De et mis en scène par Franck Harscouët, avec Armelle Deutsch, Sophie-Anne Lecesne, Philippe d’Avilla, Laura Elko. A la Condition des soies à 21h40 du 7 au 30 juillet (relâches les 11, 18 et 25 juillet).
Adèle Bloom, une jeune employée de la poste et inadaptée sociale vivant dans les années 50, vient d’être internée dans l’hôpital psychiatrique d’Halifax, dirigé par le tristement célèbre Docteur Walter Freeman. A peine arrivée dans le pavillon des « bonne patientes », elle est plongée dans les travers du système : les remontrances de l’infirmière en chef, le train train quotidien de l’hôpital, le contact avec les autres patientes (tantôt difficile face à la muette Rosemary Kennedy, tantôt joyeux grâce à Poppie, l’ancienne pensionnaire) ou encore la peur des traitements que peut lui infliger le Dr. Freeman. Parsemée seulement de quelques visites épisodiques de sa mère, la vie d’Adèle Bloom devient survie. Livrée à elle-même, elle se réfugie dans l’écriture et une paranoïa qui la fait glisser vers la folie et la violence qui la conduiront vers l’aile des réfractaires et les traitements chocs pendant plusieurs années.
Dès la première scène de Je m’appelle Adèle Bloom, on ressent vite l’atmosphère pesante et le spectateur pénètre intensément dans ce thriller mental inspiré par de multiples références : Shutter Island de Martin Scorcese (l’atmosphère), Vol au dessus d’un nid de coucou de Milos Forman (l’image de l’infirmière en chef), l’univers de David Lynch, la figure d’Adèle Hugo (fille de Victor Hugo à l’état mental défaillant, dont l’héroïne ne partage pas le prénom pour rien) ou encore l’écriture de Sarah Kane (dramaturge britannique ayant écrit sur les hôpitaux psychiatriques tout en y étant internée avec de s’y suicider). Mais on découvre aussi le personnage réel de Walter Freeman (médecin controversé ayant popularisé la lobotomie à la chaîne), les histoires tragiques de Rosemary Kennedy (fille du clan Kennedy et une des premières patientes du Dr. Freeman) ou de France Farmer (actrice écrasée par Hollywood qui a séjourné plusieurs fois en hôpital psychiatrique), différents scandales de l’époque aux USA et au Canada ou enfin et surtout, la vie de l’autrice Janet Frame qui réussit grâce à son écriture, à sortir de l’enfer des asiles d’aliénés en Nouvelle-Zélande dans les années 60.
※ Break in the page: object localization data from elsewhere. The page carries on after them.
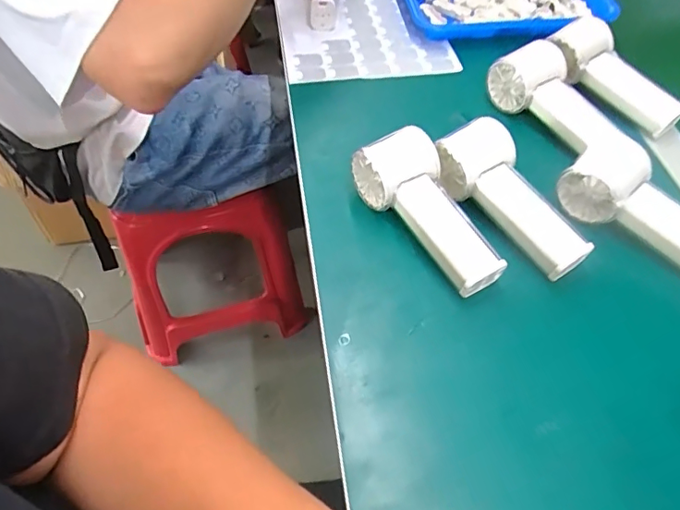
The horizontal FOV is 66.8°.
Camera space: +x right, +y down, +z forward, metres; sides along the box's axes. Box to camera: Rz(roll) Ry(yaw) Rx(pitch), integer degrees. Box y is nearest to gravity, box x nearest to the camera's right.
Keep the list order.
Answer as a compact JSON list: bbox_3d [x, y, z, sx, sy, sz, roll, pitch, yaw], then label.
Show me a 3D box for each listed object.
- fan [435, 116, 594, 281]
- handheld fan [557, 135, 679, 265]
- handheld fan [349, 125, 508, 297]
[{"bbox_3d":[0.147,-0.051,0.434,0.066,0.048,0.153,-34,62,-24],"label":"fan"},{"bbox_3d":[0.263,-0.032,0.431,0.063,0.051,0.151,-38,64,-26],"label":"handheld fan"},{"bbox_3d":[0.075,-0.037,0.431,0.061,0.058,0.149,-29,60,-21],"label":"handheld fan"}]

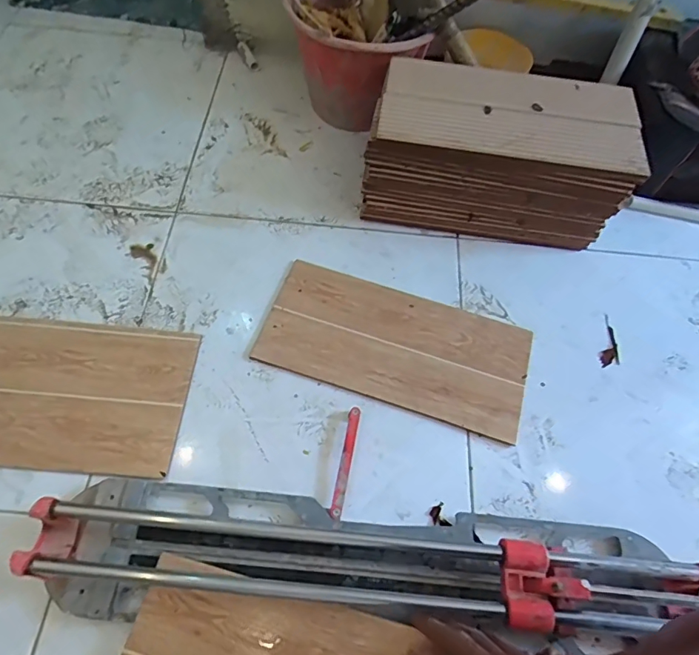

Si toutes ces références ou ces multiples personnages réels mélangés à de la pure fiction, peut effrayer de prime abord, il ne faut pourtant pas hésiter à découvrir ce spectacle qui est avant tout centré sur le traitement réservé aux femmes dites « inadaptées ». Je m’appelle Adèle Bloom est d’ailleurs une performance de ses trois comédiennes : Laura Elko, chanteuse d’opéra, musicienne, ventriloque et comédienne, joue une Rosemary Kennedy glaçante qui hante l’institut avec sa poupée par qui elle communique et par ses nombreuses heures à jouer au piano ; Sophie-Anne Lecesne joue pas moins de quatre rôles différents et change de personnalités avec une facilité déconcertante, nous plongeant en quelques minutes dans la joie ou la peur ; Armelle Deutsch incarne l’héroïne, Adèle Bloom, avec une intensité troublante : ses moments de folie, ses pleurs, semblent si réels, qu’elle ne laisse aucun moment de répit au spectateur et brûle littéralement les planches.
Au final, Je m’appelle Adèle Bloom est une pièce qui mélange fiction et réalité pour illustrer brillamment son propos et son atmosphère. Mais ce sont ces personnages féminins et les comédiennes qui les interprètent qui font de ce spectacle, une pépite à découvrir au plus vite.